In my /var/log/messages i can find the following entries:

parport0: PC-style at 0x378 [PCSPP(,...)]

parport_pc: VIA 686A Parallel port: io=0x370

if that helps you. So he knows my device, but why it isn't listed by devfs??

STiAT

----------

## tdm

 *Quote:*   

> I installed my Parallel-Port as a module, options are PC-Style and FIFO.

 

I got the same problem as you.. only I have them compiled into the kernel.

But still no printer device  :Sad: 

Any one has an idea?

----------

## rommel

have you guys loaded drivers for your printer...did you install cups or anything....i just set up my printer lastnight...and first i installed cups then i went to the sight that the desktop configuration howto points to for drivers...got the gdi driver for my printer saved the file to my desktop...started konqueror then hit the print button which brought up the add printer dialoge since i didnt have a printer defined went through my printer was in the hardware list i clicked other pointed it to the driver script i had just saved and that was it.
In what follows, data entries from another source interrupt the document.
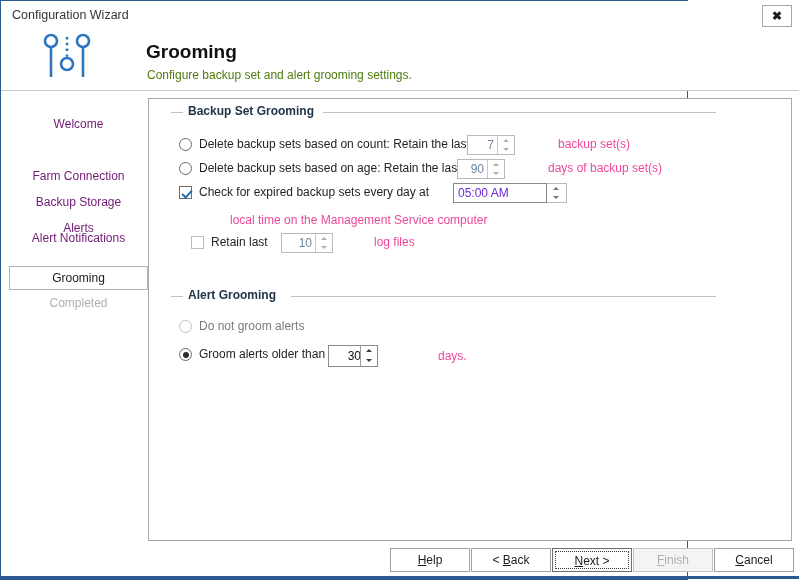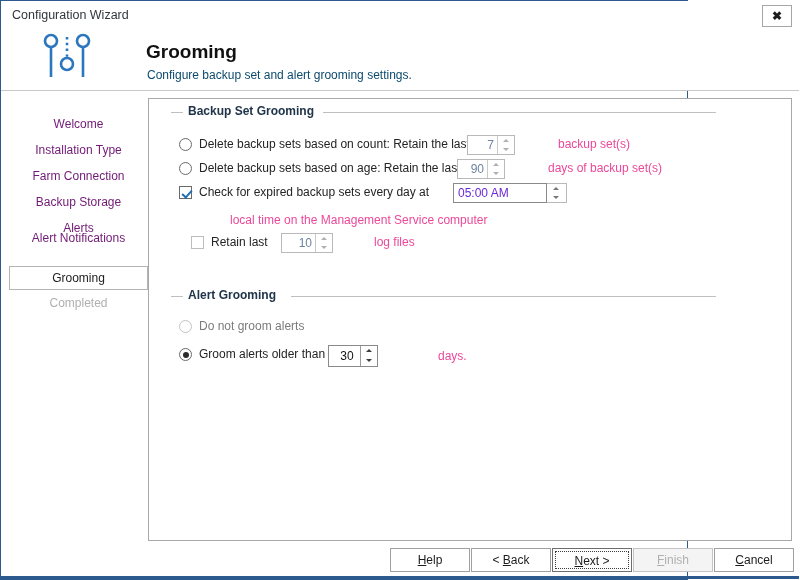--- a/index.html
+++ b/index.html
@@ -89,21 +89,21 @@
     font-size: 19px;
     font-weight: bold;
     color: #111111;
     letter-spacing: 0px;
     white-space: nowrap;
   }
   #page-subtitle {
     position: absolute;
     left: 146px; top: 67px;
     font-size: 12px;
-    color: #0c4a6e;
+    color: #4d7c0f;
     white-space: nowrap;
   }
 
   
   #sidebar {
     position: absolute;
     left: 0; top: 90px;
     width: 148px;
     height: 450px;
   }
@@ -259,21 +259,21 @@
     padding-right: 4px;
     font-size: 12px;
     color: #6e83a0;
     overflow: hidden;
   }
   .spin.enabled {
     border-color: #8a8a8a;
   }
   .spin.enabled .val {
     color: #121212;
-    text-align: center;
+    text-align: right;
     padding-left: 4px;
     padding-right: 0;
   }
   .spin .btns {
     position: absolute;
     right: 0; top: 0;
     width: 16px;
     height: 18px;
     border-left: 1px solid #c9c9c9;
     cursor: pointer;
@@ -433,21 +433,20 @@
     <line x1="41" y1="17" x2="41" y2="46" stroke="#2b76bd" stroke-width="2.6"></line>
     <line x1="25" y1="6" x2="25" y2="26" stroke="#2b76bd" stroke-width="2.6" stroke-dasharray="2.4 3.4"></line>
     <circle cx="25" cy="33" r="6" fill="#ffffff" stroke="#2b76bd" stroke-width="2.6"></circle>
   </svg>
 
   <div id="page-title">Grooming</div>
   <div id="page-subtitle">Configure backup set and alert grooming settings.</div>
 
   <div id="sidebar">
     <div class="nav-item" style="top:22px;">Welcome</div>
-    <div class="nav-item" style="top:48px;">Installation Type</div>
     <div class="nav-item" style="top:74px;">Farm Connection</div>
     <div class="nav-item" style="top:100px;">Backup Storage</div>
     <div class="nav-item" style="top:126px;">Alerts</div>
     <div class="nav-item" style="top:136px;">Alert Notifications</div>
     <div class="nav-item current" style="top:175px;">Grooming</div>
     <div class="nav-item disabled" style="top:201px;">Completed</div>
   </div>
 
   <div id="content-panel">
 

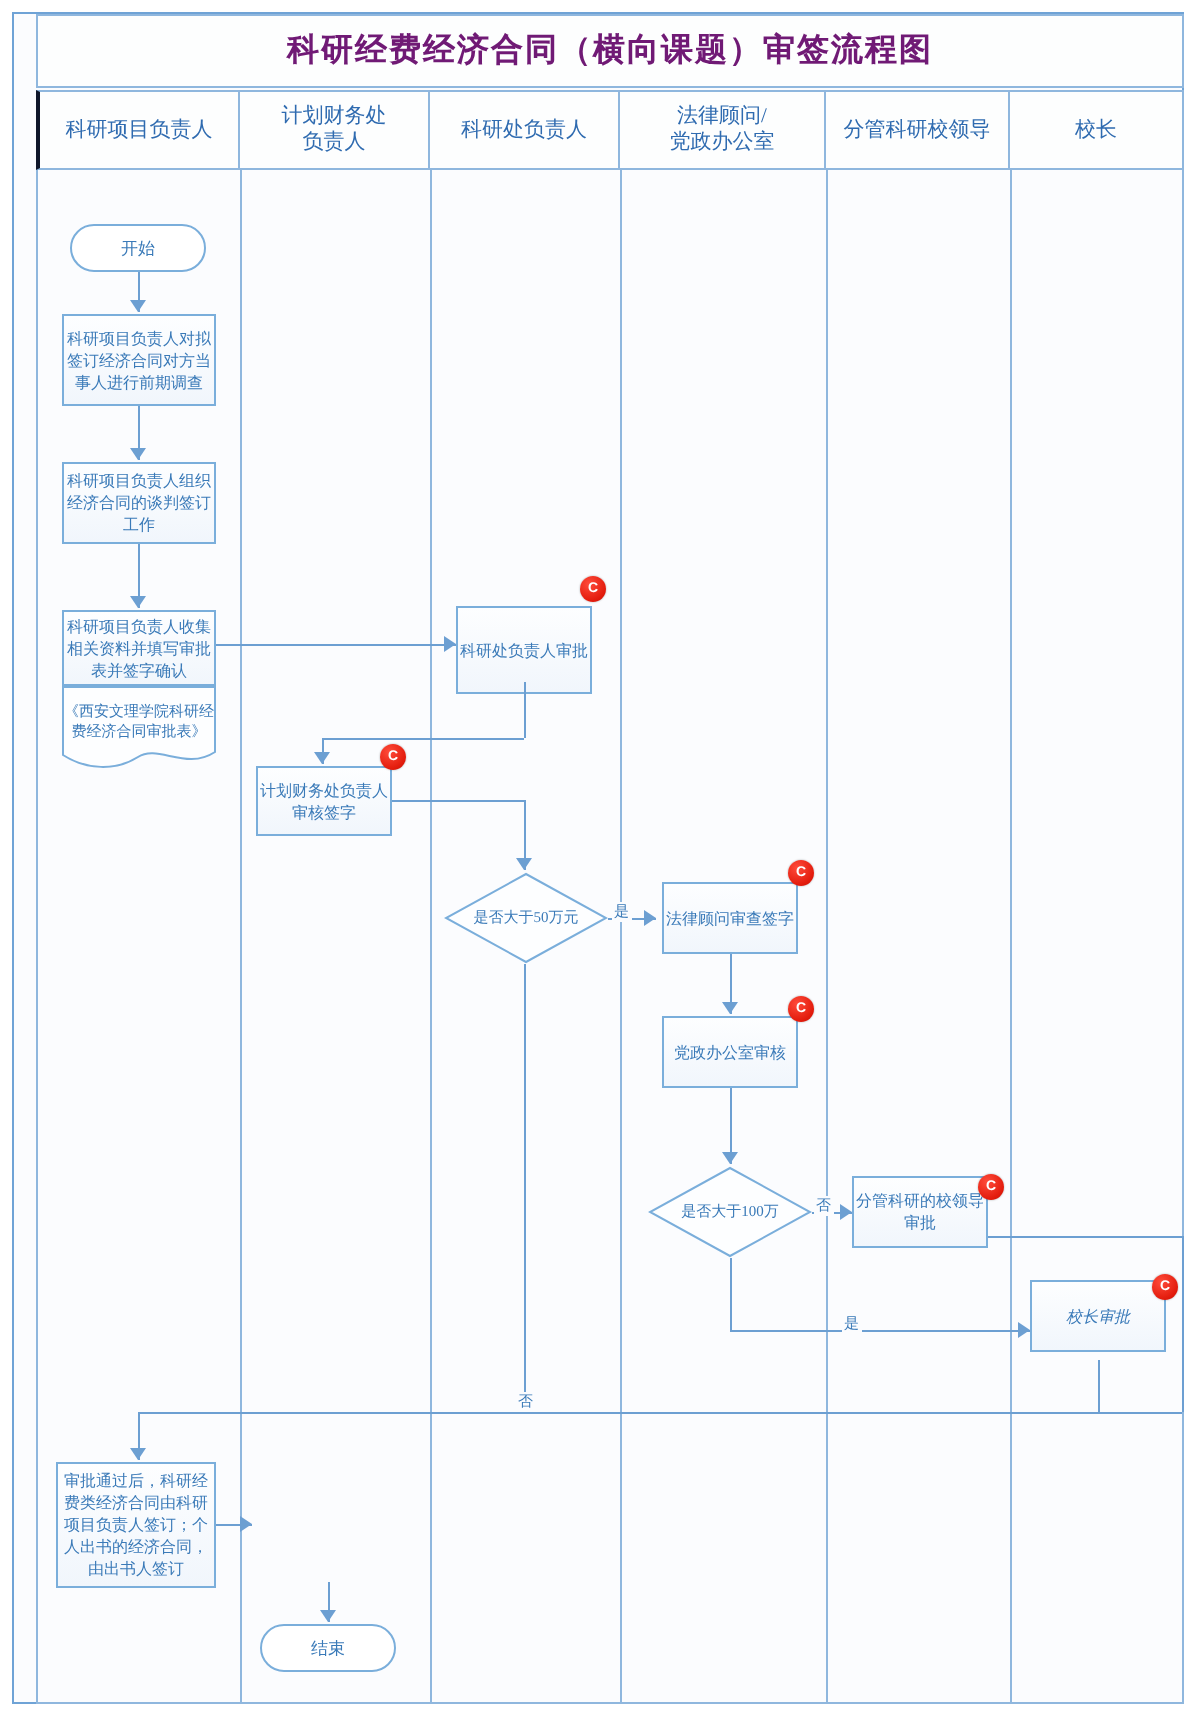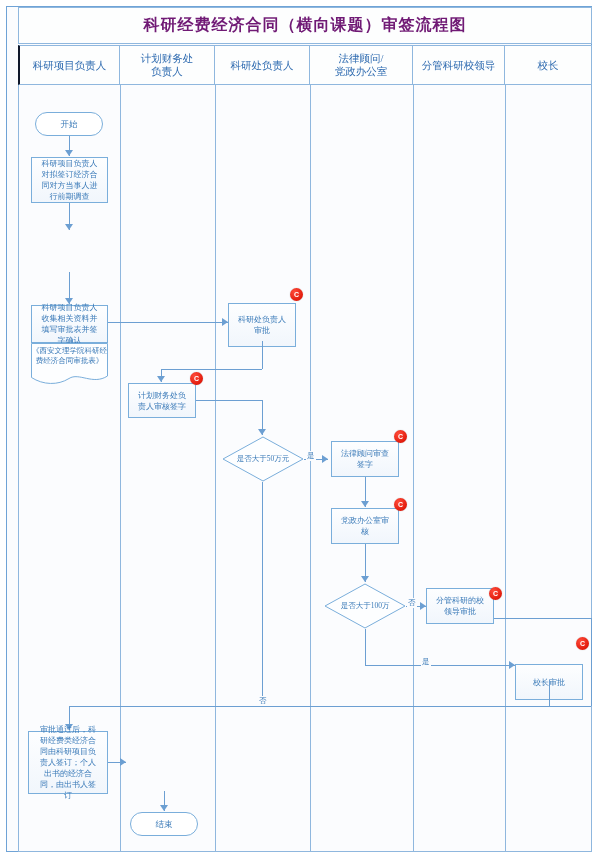--- a/index.html
+++ b/index.html
@@ -74,40 +74,40 @@
   .node{
     position:absolute;
     box-sizing:border-box;
     border:1px solid #7aaedb;
     background:linear-gradient(180deg,#fdfeff 0%,#f1f6fc 100%);
     color:#3a7ab8;
     display:flex;align-items:center;justify-content:center;
     text-align:center;
     font-size:8px;
     line-height:11px;
-    padding:2px 8px;
+    padding:2px 0;
     font-family:"Liberation Serif","DejaVu Serif",serif;
   }
   .node.terminator{
     border-radius:999px;
     background:#ffffff;
     font-size:8.5px;
   }
   .node.proc{ }
 
   
   .doc{
     position:absolute;
     box-sizing:border-box;
   }
   .doc .doc-svg{position:absolute;left:0;top:0;}
   .doc .doc-label{
     position:absolute;left:0;top:0;width:100%;height:100%;
     display:flex;align-items:flex-start;justify-content:center;
-    padding-top:3px;
+    padding-top:8px;
     box-sizing:border-box;
     color:#3a7ab8;font-size:7.5px;line-height:10px;text-align:center;
     font-family:"Liberation Serif","DejaVu Serif",serif;
   }
 
   
   .dec{
     position:absolute;
     box-sizing:border-box;
   }
@@ -196,20 +196,23 @@
 
   <div class="ln lnv" style="left:69px;top:136px;height:20px;"></div>
   <div class="arw down" style="left:65px;top:150px;"></div>
 
   <div class="node proc" style="left:31px;top:157px;width:77px;height:46px;">
     <span>科研项目负责人对拟签订经济合同对方当事人进行前期调查</span>
   </div>
   <div class="ln lnv" style="left:69px;top:203px;height:27px;"></div>
   <div class="arw down" style="left:65px;top:224px;"></div>
 
+  <div class="node proc" style="left:31px;top:231px;width:77px;height:41px;">
+    <span>科研项目负责人组织经济合同的谈判签订工作</span>
+  </div>
   <div class="ln lnv" style="left:69px;top:272px;height:32px;"></div>
   <div class="arw down" style="left:65px;top:298px;"></div>
 
   <div class="node proc" style="left:31px;top:305px;width:77px;height:38px;">
     <span>科研项目负责人收集相关资料并填写审批表并签字确认</span>
   </div>
 
   <div class="doc" style="left:31px;top:343px;width:77px;height:42px;">
     <svg class="doc-svg" width="77" height="42" viewBox="0 0 77 42">
       <path d="M0.5,0.5 L76.5,0.5 L76.5,33 C62,42.5 48,29 38,35.5 C27,42.5 12,42 0.5,34.5 Z" fill="#fdfeff" stroke="#7aaedb" stroke-width="1"></path>
@@ -302,21 +305,21 @@
   <div class="node proc" style="left:426px;top:588px;width:68px;height:36px;">
     <span>分管科研的校领导审批</span>
   </div>
   <div class="cbadge" style="left:489px;top:587px;">
     <span>C</span>
   </div>
 
   <div class="ln lnh" style="left:494px;top:618px;width:97px;"></div>
   <div class="ln lnv" style="left:591px;top:618px;height:88px;"></div>
 
-  <div class="node proc" style="left:515px;top:664px;width:68px;height:36px;">
+  <div class="node proc" style="left:515px;top:640px;width:68px;height:36px;font-style:italic;">
     <span>校长审批</span>
   </div>
   <div class="cbadge" style="left:576px;top:637px;">
     <span>C</span>
   </div>
 
   <div class="ln lnv" style="left:549px;top:680px;height:26px;"></div>
 
   <div class="ln lnh" style="left:69px;top:706px;width:522px;"></div>
   <div class="ln lnv" style="left:69px;top:706px;height:24px;"></div>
and then the /dev/lp0 was setup 

read the howto even though it doesnt get real specific it has links that may help.

ciao

----------

## TheWart

If I remeber correctly, there is an option in the kernel that specifically allows printers,  IIRC, it is in the characters section.  You need to enable that AS WELL as the parport stuff.

----------

## tdm

Okay, I'll check my kernel settings again  :Smile: 

----------